# Source material
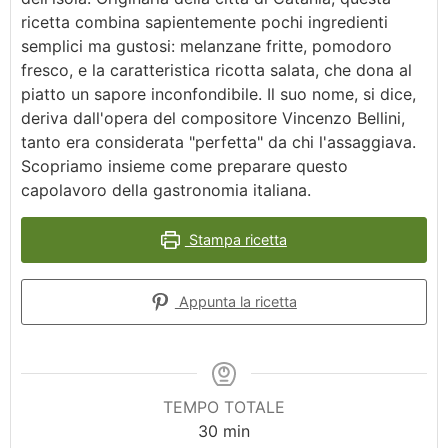
ricetta combina sapientemente pochi ingredienti
semplici ma gustosi: melanzane fritte, pomodoro
fresco, e la caratteristica ricotta salata, che dona al
piatto un sapore inconfondibile. Il suo nome, si dice,
deriva dall'opera del compositore Vincenzo Bellini,
tanto era considerata "perfetta" da chi l'assaggiava.
Scopriamo insieme come preparare questo
capolavoro della gastronomia italiana.
Stampa ricetta
Appunta la ricetta
TEMPO TOTALE
30
min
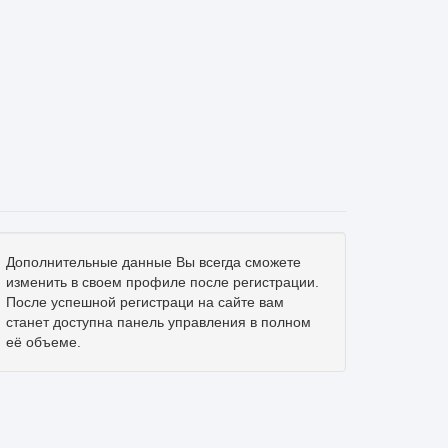
Дополнительные данные Вы всегда cможете
изменить в своем профиле после регистрации.
После успешной регистраци на сайте вам
станет доступна панель управления в полном
её объеме.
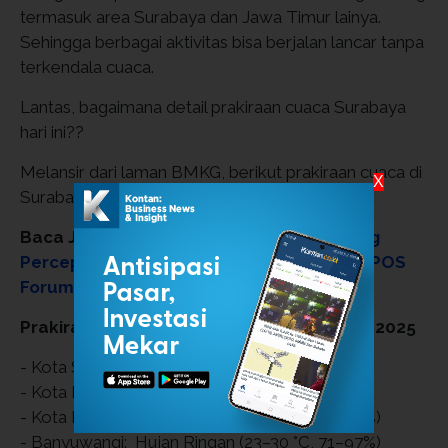
termasuk area Surabaya dan Jawa Timur lainya.
Sehingga berbagai aktivitas bisa berjalan lancar tanpa
terkendala cuaca.
Lantas, bagaimana detail prakiraan cuaca Surabaya
hari ini??
Melansir dari laman BMKG, berikut prakiraan cuaca di
X
Surabaya dan Jawa Timur:
Baca Juga:
Gapki Sumut dan BPDP Dorong
Percepatan Peremajaan Sawit Rakyat di IPOS
Forum 2025
Prakiraan Cuaca Jawa Timur 4 November 2025
- Kota Surabaya: Ringan (25–32 °C, 64–96%)
- Kota Batu: Hujan Ringan (17–22 °C, 74–99%)
- Kota Malang: Hujan Ringan (21–27 °C, 71–96%)
- Banyuwangi: Hujan Ringan (23–30 °C, 71–97%)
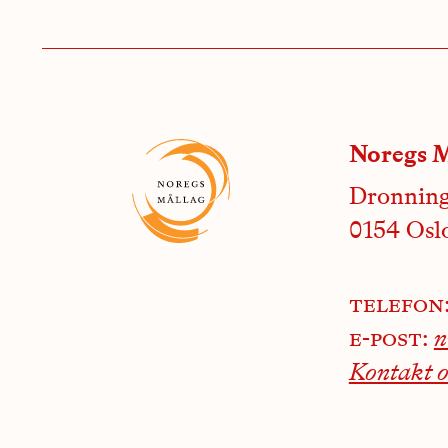
Noregs M
Dronning
0154 Osl
telefon
e-post:
Kontakt o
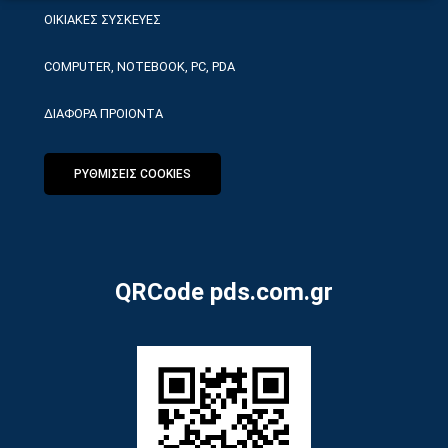
ΟΙΚΙΑΚΕΣ ΣΥΣΚΕΥΕΣ
COMPUTER, NOTEBOOK, PC, PDA
ΔΙΑΦΟΡΑ ΠΡΟΙΟΝΤΑ
ΡΥΘΜΙΣΕΙΣ COOKIES
QRCode pds.com.gr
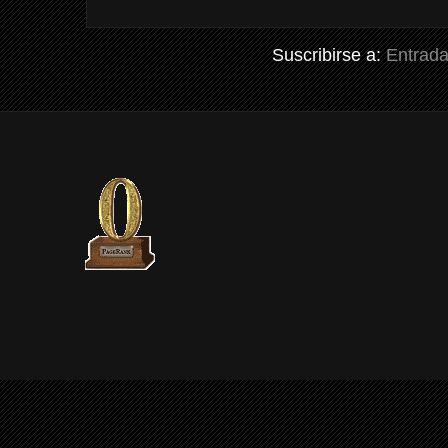
Suscribirse a:
Entrada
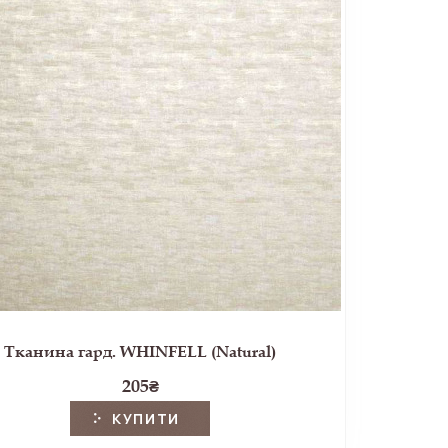
Тканина гард. WHINFELL (Natural)
205
₴
КУПИТИ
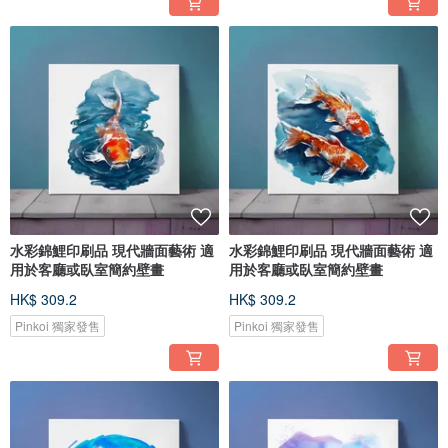
水彩錦鯉印刷品 現代牆面藝術 適
水彩錦鯉印刷品 現代牆面藝術 適
用於客廳或臥室簡約壁畫
用於客廳或臥室簡約壁畫
HK$ 309.2
HK$ 309.2
Pinkoi 獨家發售
Pinkoi 獨家發售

# Exercise instructions
Copy out the lines word for word, starting at the line containing "Тканина гард. WHINFELL (Natural)" and continuing through the end of the records, both ends included. Leave the pictures out of the answer.

# Answer to this exercise
Тканина гард. WHINFELL (Natural)
205
₴
КУПИТИ
水彩錦鯉印刷品 現代牆面藝術 適
水彩錦鯉印刷品 現代牆面藝術 適
用於客廳或臥室簡約壁畫
用於客廳或臥室簡約壁畫
HK$ 309.2
HK$ 309.2
Pinkoi 獨家發售
Pinkoi 獨家發售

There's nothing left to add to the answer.